Die Volksparteien fremdeln mit den sozialen Netzwerken. Selbstverständlich haben CDU, CSU und SPD ihre Newsrooms, ihrer Digital-Teams, und die Spitzenpolitiker können auch Twitter-Accounts bedienen. Das Problem aber ist:  Die Volksparteien machen mit in den sozialen Netzwerken, es gelingt ihnen nicht, die Debatten zu beherrschen und zu lenken. Viel zu oft sind sie die Getriebenen. Erschrocken reagieren sie nur auf die Ausbrüche im Netz. Nun findet sich in den sozialen Netzwerken mitunter eine Debattenkultur, mit der seriöse Vertreter von Volksparteien zu Recht fremdeln. Sie ist in Teilen aggressiv, unsachlich, gar justiziabel. Aufgabe der Politik aber wäre es, mehr sachliche Auseinandersetzung ins Netz zu tragen, als hilflos zuzusehen, wie sich die Pöbeleien im Netz auch auf der Straße breitmachen. Das Netz hat der Politik einen bitteren Ansehensverlust beschert, der die Volksparteien besonders hart trifft.

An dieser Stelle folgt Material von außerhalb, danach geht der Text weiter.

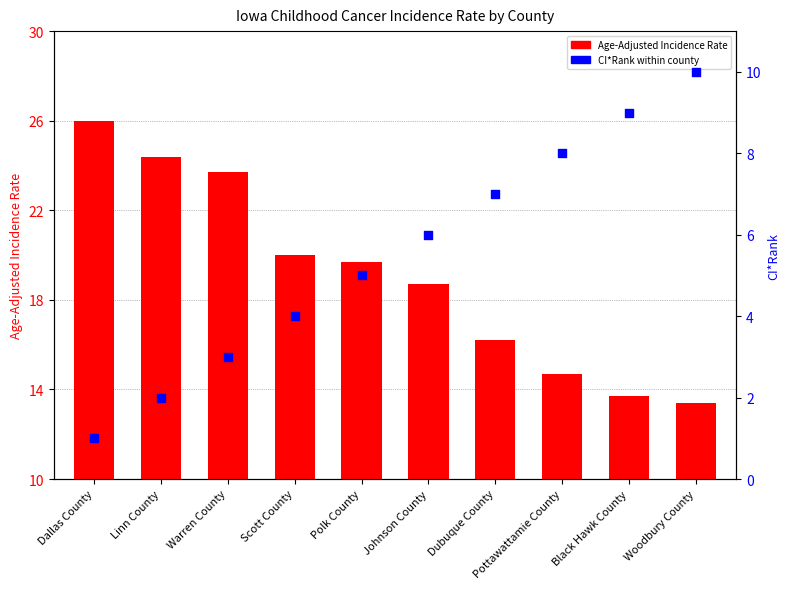

What are all the series names shown in the legend?

Age-Adjusted Incidence Rate, CI*Rank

 Unangefochten Volkspartei - das gilt für die SPD nicht mehr. Im Bild ein SPD-Plakat mit Gerhard Schröder aus dem Jahr 2005.

Unangefochten Volkspartei - das gilt für die SPD nicht mehr. Im Bild ein SPD-Plakat mit Gerhard Schröder aus dem Jahr 2005.

Foto: AP

Die Volksparteien bieten aus sich heraus keine politische Alternative mehr. Jahrzehntelang war die  politische Landschaft der Bundesrepublik wunderbar übersichtlich. Die Bürger sortierten sich in rechts oder links, in Union oder SPD, in bürgerlich oder progressiv. Die FDP diente als Mehrheitsbeschaffer. Als die Grünen hinzukamen, teilten sich die Lager in Schwarz-Gelb und Rot-Grün. Diese Zeiten sind unwiderbringlich vorbei. Als rechts und links verstehen sich heute eher die politischen Extreme. „Lagerwahlkampf“ ist ein Wort fürs Geschichtsbuch. Das Problem ist, dass Union und SPD nicht mehr als politische Alternativen wahrgenommen werden. Union und SPD kommen heute zusammen auf Umfragewerte von knapp unter 50 Prozent, die die Union einst alleine hatte.  Erschwerend kommt hinzu, dass man sich die SPD als Kanzlerpartei kaum noch vorstellen kann. Je nach Bundesland kommen auch Grüne, Linke oder AfD auf knapp 20 Prozent, wie sie die Sozialdemokraten in Umfragen aufweisen. Die Kanzlerfähigkeit aber ist der Markenkern einer Volkspartei.